Miami-based Jackson Health System disclosed that a single employee quietly accessed more than 2,000 patient charts between July 2020 and May 2025 to promote a side business. Although Social Security numbers were spared, clinical data, addresses, and medical-record numbers were viewed. The worker was fired and the case referred to law enforcement; notification letters and free credit monitoring are under way. The episode illustrates why continuous audit-log reviews and role-based access controls are essential—long-running “low and slow” breaches remain a favorite OCR audit topic. Learn more at Miami Herald
American Hospital Dubai faces “mega-ransomware” extortion
The new Gunra gang claims to have exfiltrated 4 TB—about 450 million data points—from the 254-bed facility, threatening public release if ransom demands go unmet. Early samples show a mix of financial and treatment data; core patient systems remain partially offline.
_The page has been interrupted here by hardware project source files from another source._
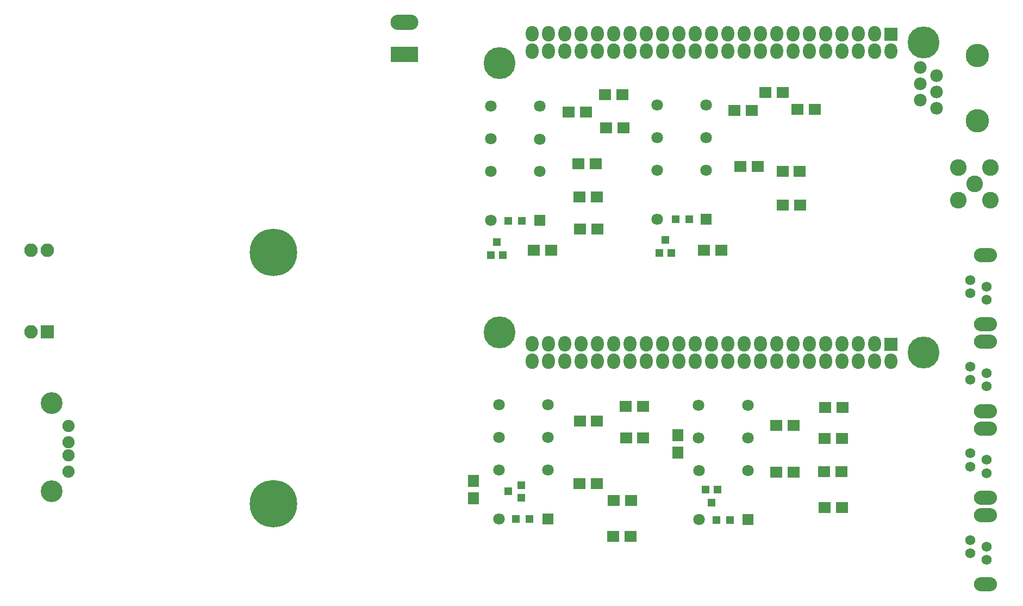
<source format=gbr>
G04 #@! TF.FileFunction,Soldermask,Bot*
%FSLAX46Y46*%
G04 Gerber Fmt 4.6, Leading zero omitted, Abs format (unit mm)*
G04 Created by KiCad (PCBNEW 4.0.4+e1-6308~48~ubuntu15.10.1-stable) date Thu Jul 12 11:54:00 2018*
%MOMM*%
%LPD*%
G01*
G04 APERTURE LIST*
%ADD10C,0.100000*%
%ADD11R,2.100000X2.100000*%
%ADD12O,2.100000X2.100000*%
%ADD13R,2.000000X2.000000*%
%ADD14O,2.000000X2.400000*%
%ADD15R,1.800000X1.800000*%
%ADD16C,1.800000*%
%ADD17C,4.972000*%
%ADD18R,4.360000X2.380000*%
%ADD19O,4.360000X2.380000*%
%ADD20C,1.900000*%
%ADD21C,3.400000*%
%ADD22R,1.300000X1.200000*%
%ADD23R,1.200000X1.300000*%
%ADD24C,7.400000*%
%ADD25C,3.650000*%
%ADD26C,1.990000*%
%ADD27C,2.600000*%
%ADD28R,1.900000X1.700000*%
%ADD29R,1.700000X1.900000*%
%ADD30C,1.560000*%
%ADD31O,3.600000X2.200000*%
G04 APERTURE END LIST*
D10*
D11*
X66040000Y-92583000D03*
D12*
X63500000Y-92583000D03*
X66040000Y-79883000D03*
X63500000Y-79883000D03*
D13*
X197457080Y-46253400D03*
D14*
X197457080Y-48893400D03*
X194917080Y-46153400D03*
X194917080Y-48893400D03*
X192377080Y-46153400D03*
X192377080Y-48893400D03*
X189837080Y-46153400D03*
X189837080Y-48893400D03*
X187297080Y-46153400D03*
X187297080Y-48893400D03*
X184757080Y-46153400D03*
X184757080Y-48893400D03*
X182217080Y-46153400D03*
X182217080Y-48893400D03*
X179677080Y-46153400D03*
X179677080Y-48893400D03*
X177137080Y-46153400D03*
X177137080Y-48893400D03*
X174597080Y-46153400D03*
X174597080Y-48893400D03*
X172057080Y-46153400D03*
X172057080Y-48893400D03*
X169517080Y-46153400D03*
X169517080Y-48893400D03*
X166977080Y-46153400D03*
X166977080Y-48893400D03*
X164437080Y-46153400D03*
X164437080Y-48893400D03*
X161897080Y-46153400D03*
X161897080Y-48893400D03*
X159357080Y-46153400D03*
X159357080Y-48893400D03*
X156817080Y-46153400D03*
X156817080Y-48893400D03*
X154277080Y-46153400D03*
X154277080Y-48893400D03*
X151737080Y-46153400D03*
X151737080Y-48893400D03*
X149197080Y-46153400D03*
X149197080Y-48893400D03*
X146657080Y-46153400D03*
X146657080Y-48893400D03*
X144117080Y-46153400D03*
X144117080Y-48893400D03*
X141577080Y-46153400D03*
X141577080Y-48893400D03*
D13*
X197457080Y-94513400D03*
D14*
X197457080Y-97153400D03*
X194917080Y-94413400D03*
X194917080Y-97153400D03*
X192377080Y-94413400D03*
X192377080Y-97153400D03*
X189837080Y-94413400D03*
X189837080Y-97153400D03*
X187297080Y-94413400D03*
X187297080Y-97153400D03*
X184757080Y-94413400D03*
X184757080Y-97153400D03*
X182217080Y-94413400D03*
X182217080Y-97153400D03*
X179677080Y-94413400D03*
X179677080Y-97153400D03*
X177137080Y-94413400D03*
X177137080Y-97153400D03*
X174597080Y-94413400D03*
X174597080Y-97153400D03*
X172057080Y-94413400D03*
X172057080Y-97153400D03*
X169517080Y-94413400D03*
X169517080Y-97153400D03*
X166977080Y-94413400D03*
X166977080Y-97153400D03*
X164437080Y-94413400D03*
X164437080Y-97153400D03*
X161897080Y-94413400D03*
X161897080Y-97153400D03*
X159357080Y-94413400D03*
X159357080Y-97153400D03*
X156817080Y-94413400D03*
X156817080Y-97153400D03*
X154277080Y-94413400D03*
X154277080Y-97153400D03*
X151737080Y-94413400D03*
X151737080Y-97153400D03*
X149197080Y-94413400D03*
X149197080Y-97153400D03*
X146657080Y-94413400D03*
X146657080Y-97153400D03*
X144117080Y-94413400D03*
X144117080Y-97153400D03*
X141577080Y-94413400D03*
X141577080Y-97153400D03*
D15*
X142699820Y-75233060D03*
D16*
X135079820Y-75233060D03*
X142699820Y-62543060D03*
X142699820Y-57453060D03*
X142699820Y-67613060D03*
X135069820Y-62523060D03*
X135069820Y-57443060D03*
X135079820Y-67613060D03*
D17*
X136497080Y-92608400D03*
X202537080Y-95783400D03*
X202537080Y-47523400D03*
X136497080Y-50698400D03*
D18*
X121615200Y-49339500D03*
D19*
X121615200Y-44339500D03*
D20*
X69352160Y-114275120D03*
X69352160Y-111735120D03*
X69352160Y-109705120D03*
X69352160Y-107165120D03*
D21*
X66682160Y-117325120D03*
X66682160Y-103605120D03*
D15*
X144033240Y-121679500D03*
D16*
X136413240Y-121679500D03*
X144033240Y-108989500D03*
X144033240Y-103899500D03*
X144033240Y-114059500D03*
X136403240Y-108969500D03*
X136403240Y-103889500D03*
X136413240Y-114059500D03*
D15*
X175120340Y-121791260D03*
D16*
X167500340Y-121791260D03*
X175120340Y-109101260D03*
X175120340Y-104011260D03*
X175120340Y-114171260D03*
X167490340Y-109081260D03*
X167490340Y-104001260D03*
X167500340Y-114171260D03*
D15*
X168656000Y-75057000D03*
D16*
X161036000Y-75057000D03*
X168656000Y-62367000D03*
X168656000Y-57277000D03*
X168656000Y-67437000D03*
X161026000Y-62347000D03*
X161026000Y-57267000D03*
X161036000Y-67437000D03*
D22*
X139828780Y-116438640D03*
X139828780Y-118338640D03*
X137828780Y-117388640D03*
D23*
X168525000Y-117150000D03*
X170425000Y-117150000D03*
X169475000Y-119150000D03*
X136982240Y-80623920D03*
X135082240Y-80623920D03*
X136032240Y-78623920D03*
X163212820Y-80240380D03*
X161312820Y-80240380D03*
X162262820Y-78240380D03*
D24*
X101242000Y-119335000D03*
X101242000Y-80235000D03*
D25*
X210926480Y-49529240D03*
D26*
X202036480Y-51439240D03*
X204576480Y-52709240D03*
X202036480Y-53979240D03*
X204576480Y-55249240D03*
X202036480Y-56519240D03*
X204576480Y-57789240D03*
D25*
X210926480Y-59689240D03*
D27*
X212949800Y-67025500D03*
X207949800Y-67025500D03*
X207949800Y-72025500D03*
X212949800Y-72025500D03*
X210449800Y-69525500D03*
D23*
X141118300Y-121719340D03*
X139018300Y-121719340D03*
X139947360Y-75303380D03*
X137847360Y-75303380D03*
X172322200Y-121859040D03*
X170222200Y-121859040D03*
X165997600Y-75039220D03*
X163897600Y-75039220D03*
D28*
X151625000Y-116150000D03*
X148925000Y-116150000D03*
X151443680Y-66385440D03*
X148743680Y-66385440D03*
X182276740Y-114388900D03*
X179576740Y-114388900D03*
X176645560Y-66832480D03*
X173945560Y-66832480D03*
X151654500Y-106474260D03*
X148954500Y-106474260D03*
X149940000Y-58369200D03*
X147240000Y-58369200D03*
X182236100Y-107119420D03*
X179536100Y-107119420D03*
X175751480Y-58059320D03*
X173051480Y-58059320D03*
X151611320Y-71526400D03*
X148911320Y-71526400D03*
X187018940Y-114294920D03*
X189718940Y-114294920D03*
X154275800Y-118772940D03*
X156975800Y-118772940D03*
X180539400Y-67589400D03*
X183239400Y-67589400D03*
X151667200Y-76555600D03*
X148967200Y-76555600D03*
X187128160Y-119936260D03*
X189828160Y-119936260D03*
X154191980Y-124360940D03*
X156891980Y-124360940D03*
X180615600Y-72847200D03*
X183315600Y-72847200D03*
X153025000Y-60800000D03*
X155725000Y-60800000D03*
X187166260Y-104353360D03*
X189866260Y-104353360D03*
X182875000Y-57950000D03*
X185575000Y-57950000D03*
X152875000Y-55675000D03*
X155575000Y-55675000D03*
X187090060Y-109153960D03*
X189790060Y-109153960D03*
X156150000Y-109100000D03*
X158850000Y-109100000D03*
X180600000Y-55325000D03*
X177900000Y-55325000D03*
D29*
X132379720Y-115774480D03*
X132379720Y-118474480D03*
X164203380Y-108649780D03*
X164203380Y-111349780D03*
D28*
X144486620Y-79880460D03*
X141786620Y-79880460D03*
X170971200Y-79832200D03*
X168271200Y-79832200D03*
X156079200Y-104175560D03*
X158779200Y-104175560D03*
D30*
X209786480Y-86510000D03*
X209786480Y-84470000D03*
X212336480Y-85490000D03*
X212336480Y-87530000D03*
D31*
X212136480Y-91380000D03*
X212136480Y-80620000D03*
D30*
X209786480Y-100010000D03*
X209786480Y-97970000D03*
X212336480Y-98990000D03*
X212336480Y-101030000D03*
D31*
X212136480Y-104880000D03*
X212136480Y-94120000D03*
D30*
X209786480Y-113510000D03*
X209786480Y-111470000D03*
X212336480Y-112490000D03*
X212336480Y-114530000D03*
D31*
X212136480Y-118380000D03*
X212136480Y-107620000D03*
D30*
X209786480Y-127010000D03*
X209786480Y-124970000D03*
X212336480Y-125990000D03*
X212336480Y-128030000D03*
D31*
X212136480Y-131880000D03*
X212136480Y-121120000D03*
M02*

</source>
With UAE regulators scrutinizing breach responses under the 2023 Health-Data Law, observers warn that double-extortion crews are testing regional hospitals’ incident-response maturity. Learn more at CyberNews
Emerging Trends
AHA issues fresh alert on “Play” ransomware
A June 4 joint advisory from the FBI, CISA, and Australian Cyber Security Centre details Play’s updated tactics: exploiting FortiOS, SimpleHelp RMM, and Exchange flaws; exfiltrating data before encryption; and omitting an initial ransom amount to obscure negotiations. The American Hospital Association warns that the group tallied roughly 900 victims by May and remains one of the most active health-sector threats. Recommended mitigations include segmented backups, patching of the new CVE-2024-57727, and rehearsed incident-response playbooks. Learn more at AHA
Closing Thoughts
OCR’s intensified Risk Analysis Initiative, fresh litigation over Google’s hospital-site trackers, and the week’s ransomware and insider-snooping disclosures all send the same signal: risk assessments and vendor scrutiny must be continuous, not quarterly chores. Update your enterprise-wide SRA before auditors come calling, purge or de-identify any tracking code on patient pages, and confirm that every partner—from web analytics to cloud backups—enforces MFA, least-privilege access, and rapid breach-notification terms. Threat actors iterate daily; our safeguards and contracts have to iterate faster.